Savonia Article Pro: Monitoring Stable Soundscapes: AI Model Selection and Development Plans
Savonia Article Pro is a collection of multidisciplinary Savonia expertise on various topics.
This work is licensed under CC BY-SA 4.0
1. Introduction
In the second pilot phase of our project, we focus on detecting abnormal sound events within horse stables through advanced sound analysis using machine learning (ML). This pilot aims to alert caretakers promptly, especially during times when horses are unattended, such as nighttime, thus significantly improving animal welfare.
2. Background and Motivation
Horses frequently face health or safety issues, such as becoming trapped or sustaining injuries, that often go unnoticed, especially overnight.
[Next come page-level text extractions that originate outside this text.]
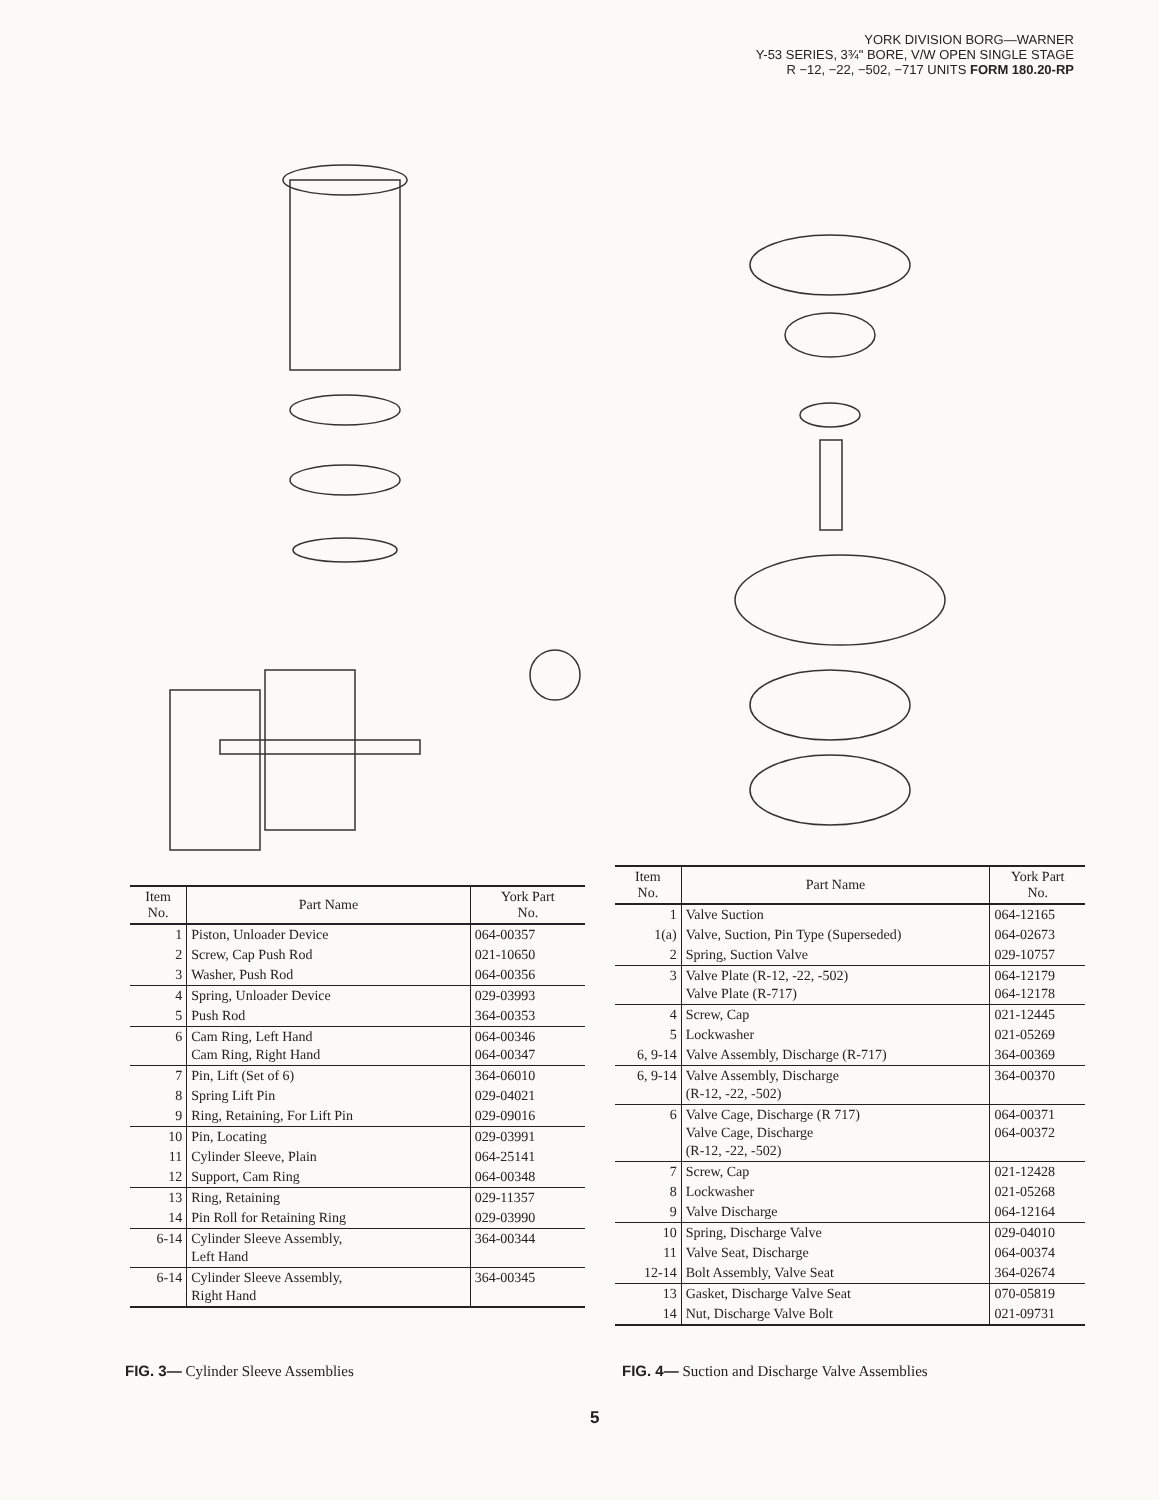YORK DIVISION BORG—WARNER
Y-53 SERIES, 3¾" BORE, V/W OPEN SINGLE STAGE
R −12, −22, −502, −717 UNITS FORM 180.20-RP
| Item No. | Part Name | York Part No. |
| --- | --- | --- |
| 1 | Piston, Unloader Device | 064-00357 |
| 2 | Screw, Cap Push Rod | 021-10650 |
| 3 | Washer, Push Rod | 064-00356 |
| 4 | Spring, Unloader Device | 029-03993 |
| 5 | Push Rod | 364-00353 |
| 6 | Cam Ring, Left Hand Cam Ring, Right Hand | 064-00346 064-00347 |
| 7 | Pin, Lift (Set of 6) | 364-06010 |
| 8 | Spring Lift Pin | 029-04021 |
| 9 | Ring, Retaining, For Lift Pin | 029-09016 |
| 10 | Pin, Locating | 029-03991 |
| 11 | Cylinder Sleeve, Plain | 064-25141 |
| 12 | Support, Cam Ring | 064-00348 |
| 13 | Ring, Retaining | 029-11357 |
| 14 | Pin Roll for Retaining Ring | 029-03990 |
| 6-14 | Cylinder Sleeve Assembly, Left Hand | 364-00344 |
| 6-14 | Cylinder Sleeve Assembly, Right Hand | 364-00345 |
| Item No. | Part Name | York Part No. |
| --- | --- | --- |
| 1 | Valve Suction | 064-12165 |
| 1(a) | Valve, Suction, Pin Type (Superseded) | 064-02673 |
| 2 | Spring, Suction Valve | 029-10757 |
| 3 | Valve Plate (R-12, -22, -502) Valve Plate (R-717) | 064-12179 064-12178 |
| 4 | Screw, Cap | 021-12445 |
| 5 | Lockwasher | 021-05269 |
| 6, 9-14 | Valve Assembly, Discharge (R-717) | 364-00369 |
| 6, 9-14 | Valve Assembly, Discharge (R-12, -22, -502) | 364-00370 |
| 6 | Valve Cage, Discharge (R 717) Valve Cage, Discharge (R-12, -22, -502) | 064-00371 064-00372 |
| 7 | Screw, Cap | 021-12428 |
| 8 | Lockwasher | 021-05268 |
| 9 | Valve Discharge | 064-12164 |
| 10 | Spring, Discharge Valve | 029-04010 |
| 11 | Valve Seat, Discharge | 064-00374 |
| 12-14 | Bolt Assembly, Valve Seat | 364-02674 |
| 13 | Gasket, Discharge Valve Seat | 070-05819 |
| 14 | Nut, Discharge Valve Bolt | 021-09731 |
FIG. 3— Cylinder Sleeve Assemblies
FIG. 4— Suction and Discharge Valve Assemblies
5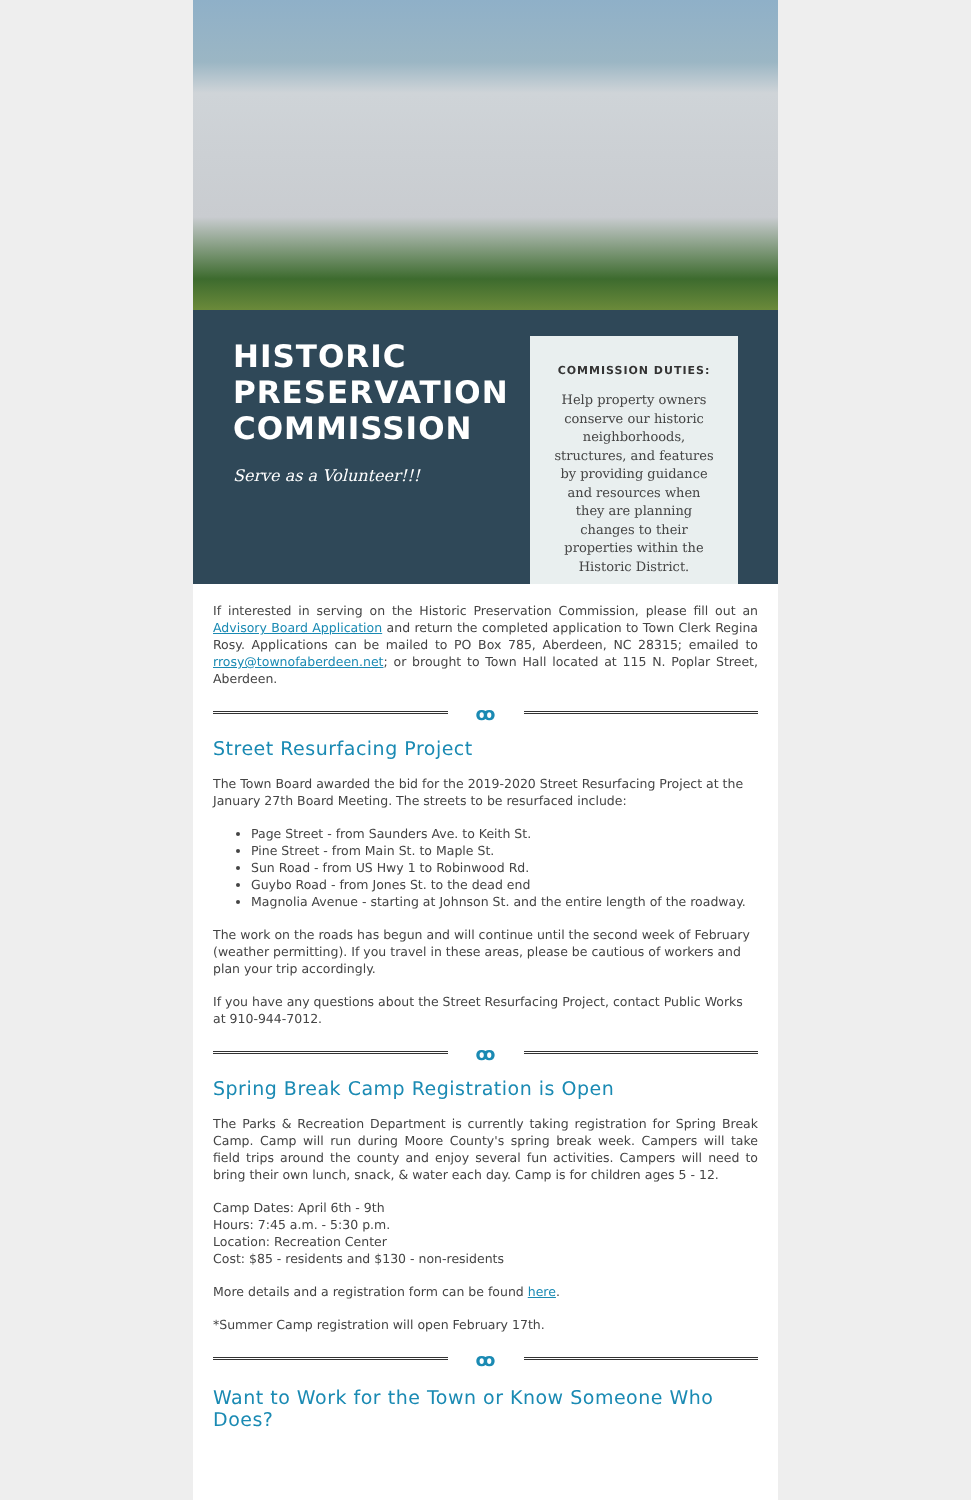HISTORIC PRESERVATION COMMISSION
Serve as a Volunteer!!!
COMMISSION DUTIES:
Help property owners conserve our historic neighborhoods, structures, and features by providing guidance and resources when they are planning changes to their properties within the Historic District.
If interested in serving on the Historic Preservation Commission, please fill out an Advisory Board Application and return the completed application to Town Clerk Regina Rosy. Applications can be mailed to PO Box 785, Aberdeen, NC 28315; emailed to rrosy@townofaberdeen.net; or brought to Town Hall located at 115 N. Poplar Street, Aberdeen.
ꝏ
Street Resurfacing Project
The Town Board awarded the bid for the 2019-2020 Street Resurfacing Project at the January 27th Board Meeting. The streets to be resurfaced include:
Page Street - from Saunders Ave. to Keith St.
Pine Street - from Main St. to Maple St.
Sun Road - from US Hwy 1 to Robinwood Rd.
Guybo Road - from Jones St. to the dead end
Magnolia Avenue - starting at Johnson St. and the entire length of the roadway.
The work on the roads has begun and will continue until the second week of February (weather permitting). If you travel in these areas, please be cautious of workers and plan your trip accordingly.
If you have any questions about the Street Resurfacing Project, contact Public Works at 910-944-7012.
ꝏ
Spring Break Camp Registration is Open
The Parks & Recreation Department is currently taking registration for Spring Break Camp. Camp will run during Moore County's spring break week. Campers will take field trips around the county and enjoy several fun activities. Campers will need to bring their own lunch, snack, & water each day. Camp is for children ages 5 - 12.
Camp Dates: April 6th - 9th
Hours: 7:45 a.m. - 5:30 p.m.
Location: Recreation Center
Cost: $85 - residents and $130 - non-residents
More details and a registration form can be found here.
*Summer Camp registration will open February 17th.
ꝏ
Want to Work for the Town or Know Someone Who Does?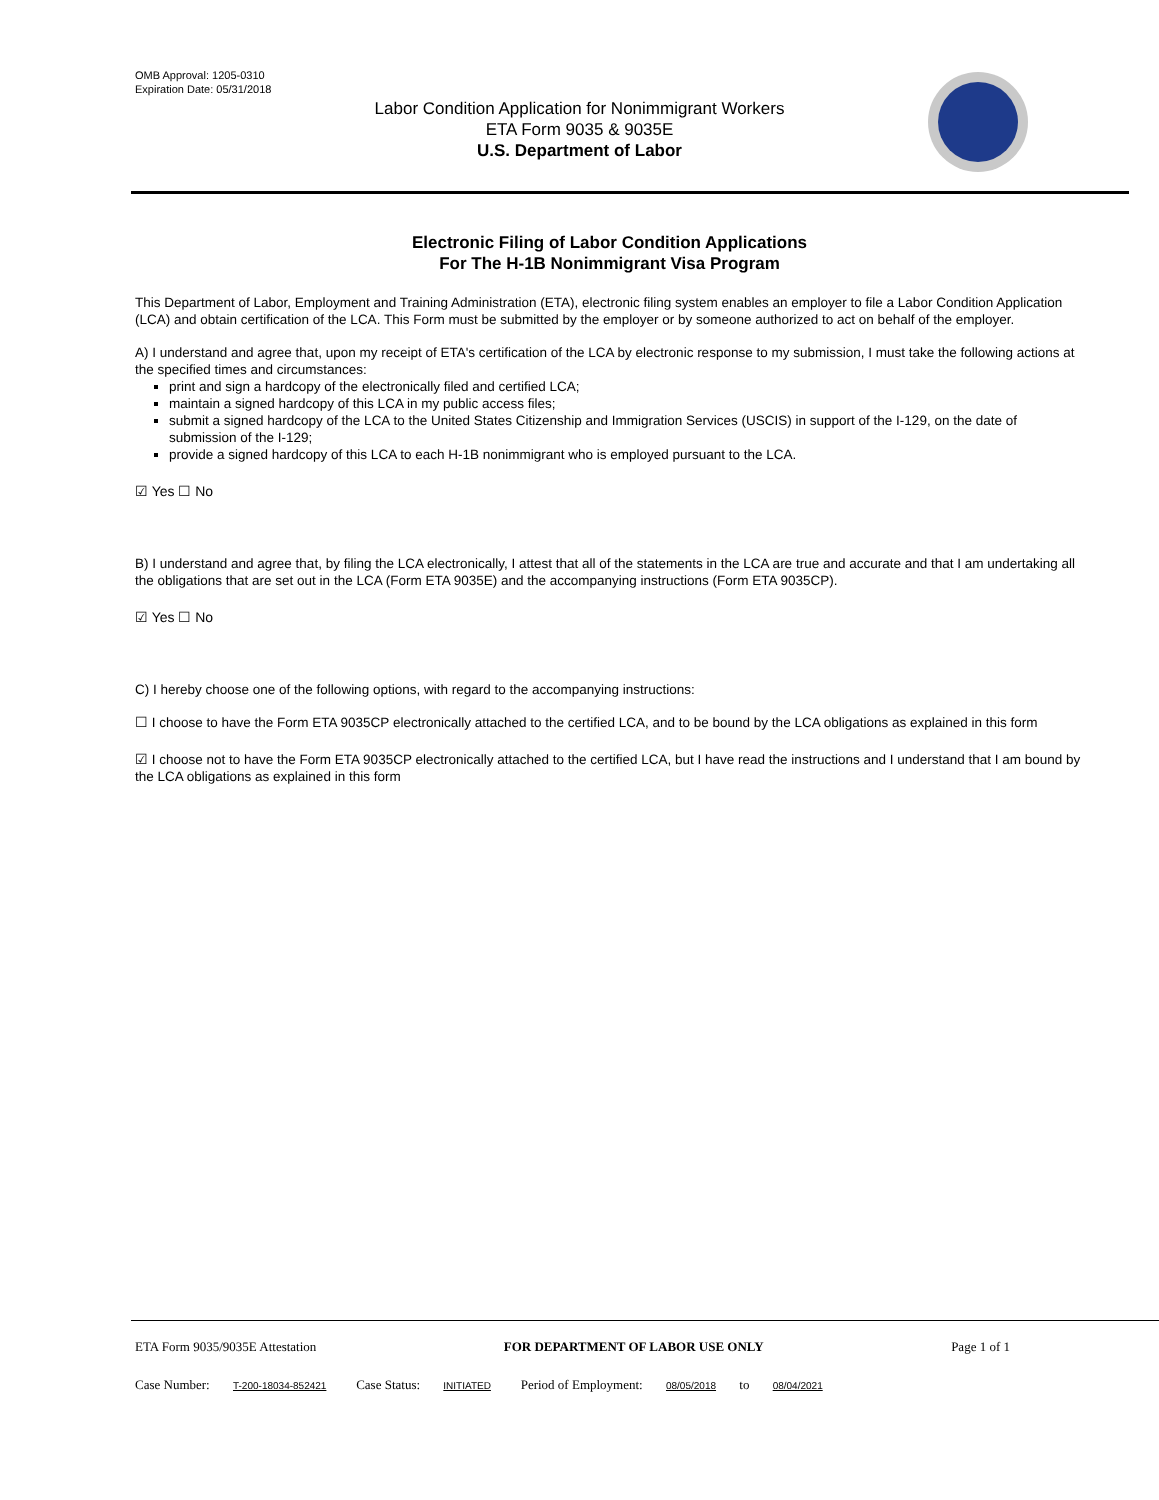OMB Approval: 1205-0310
Expiration Date: 05/31/2018
Labor Condition Application for Nonimmigrant Workers
ETA Form 9035 & 9035E
U.S. Department of Labor
Electronic Filing of Labor Condition Applications
For The H-1B Nonimmigrant Visa Program
This Department of Labor, Employment and Training Administration (ETA), electronic filing system enables an employer to file a Labor Condition Application (LCA) and obtain certification of the LCA. This Form must be submitted by the employer or by someone authorized to act on behalf of the employer.
A) I understand and agree that, upon my receipt of ETA's certification of the LCA by electronic response to my submission, I must take the following actions at the specified times and circumstances:
print and sign a hardcopy of the electronically filed and certified LCA;
maintain a signed hardcopy of this LCA in my public access files;
submit a signed hardcopy of the LCA to the United States Citizenship and Immigration Services (USCIS) in support of the I-129, on the date of submission of the I-129;
provide a signed hardcopy of this LCA to each H-1B nonimmigrant who is employed pursuant to the LCA.
☑ Yes ☐ No
B) I understand and agree that, by filing the LCA electronically, I attest that all of the statements in the LCA are true and accurate and that I am undertaking all the obligations that are set out in the LCA (Form ETA 9035E) and the accompanying instructions (Form ETA 9035CP).
☑ Yes ☐ No
C) I hereby choose one of the following options, with regard to the accompanying instructions:
☐ I choose to have the Form ETA 9035CP electronically attached to the certified LCA, and to be bound by the LCA obligations as explained in this form
☑ I choose not to have the Form ETA 9035CP electronically attached to the certified LCA, but I have read the instructions and I understand that I am bound by the LCA obligations as explained in this form
ETA Form 9035/9035E Attestation FOR DEPARTMENT OF LABOR USE ONLY Page 1 of 1
Case Number: T-200-18034-852421 Case Status: INITIATED Period of Employment: 08/05/2018 to 08/04/2021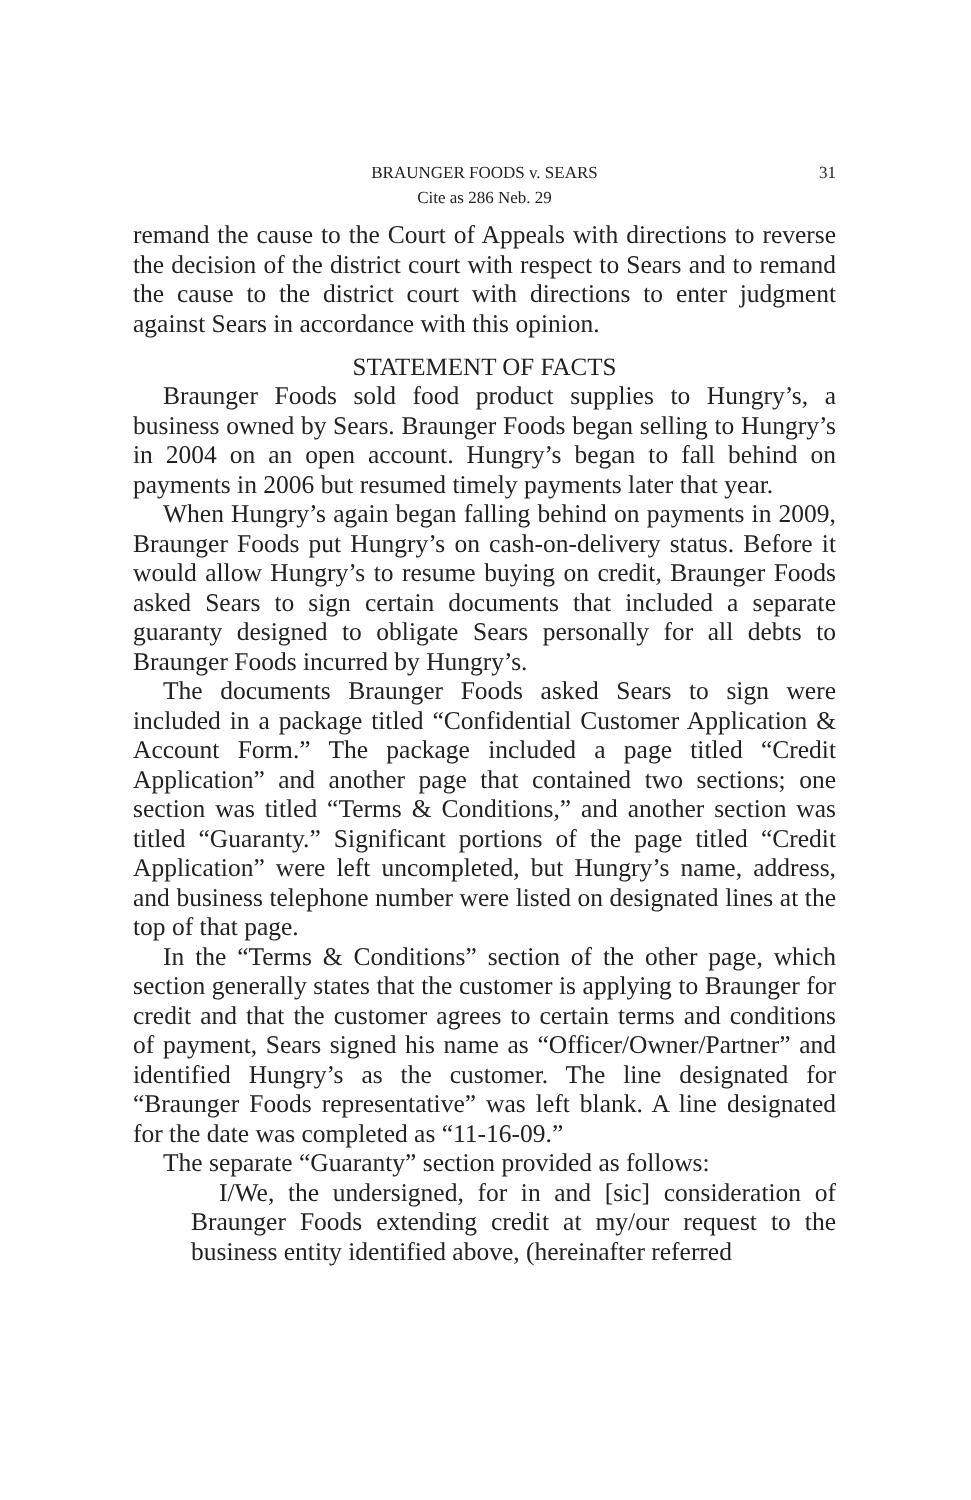BRAUNGER FOODS v. SEARS 31
Cite as 286 Neb. 29
remand the cause to the Court of Appeals with directions to reverse the decision of the district court with respect to Sears and to remand the cause to the district court with directions to enter judgment against Sears in accordance with this opinion.
STATEMENT OF FACTS
Braunger Foods sold food product supplies to Hungry’s, a business owned by Sears. Braunger Foods began selling to Hungry’s in 2004 on an open account. Hungry’s began to fall behind on payments in 2006 but resumed timely payments later that year.
When Hungry’s again began falling behind on payments in 2009, Braunger Foods put Hungry’s on cash-on-delivery status. Before it would allow Hungry’s to resume buying on credit, Braunger Foods asked Sears to sign certain documents that included a separate guaranty designed to obligate Sears personally for all debts to Braunger Foods incurred by Hungry’s.
The documents Braunger Foods asked Sears to sign were included in a package titled “Confidential Customer Application & Account Form.” The package included a page titled “Credit Application” and another page that contained two sections; one section was titled “Terms & Conditions,” and another section was titled “Guaranty.” Significant portions of the page titled “Credit Application” were left uncompleted, but Hungry’s name, address, and business telephone number were listed on designated lines at the top of that page.
In the “Terms & Conditions” section of the other page, which section generally states that the customer is applying to Braunger for credit and that the customer agrees to certain terms and conditions of payment, Sears signed his name as “Officer/Owner/Partner” and identified Hungry’s as the customer. The line designated for “Braunger Foods representative” was left blank. A line designated for the date was completed as “11-16-09.”
The separate “Guaranty” section provided as follows:
I/We, the undersigned, for in and [sic] consideration of Braunger Foods extending credit at my/our request to the business entity identified above, (hereinafter referred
Early intervention is critical in mitigating risks and preventing serious complications.
In this project we are concentrating on audio event classification. This narrower focus maximizes the efficiency of our development team, as audio labeling generally demands fewer resources and less time compared to video labeling and we can leverage specialized ML models that excel in audio processing tasks. Nevertheless, we continue using video recordings to support and validate our audio annotations.
Due to the infrequent and unpredictable nature of abnormal stable events, conventional supervised learning methods become challenging, given the limited availability of training examples. Therefore, our approach emphasizes methods capable of effectively learning from predominantly normal ambient sound data or very sparse data.
3. Technical Overview and Background
Recent research in sound anomaly detection suggests several promising ML approaches suitable for our context. Two main categories include anomaly detection techniques, notably autoencoders and supervised sound classifiers, particularly convolutional neural networks (CNNs). A decent overview of audio classification in deep learning was provided by Kahlid et al. (Khalid et al. 2023).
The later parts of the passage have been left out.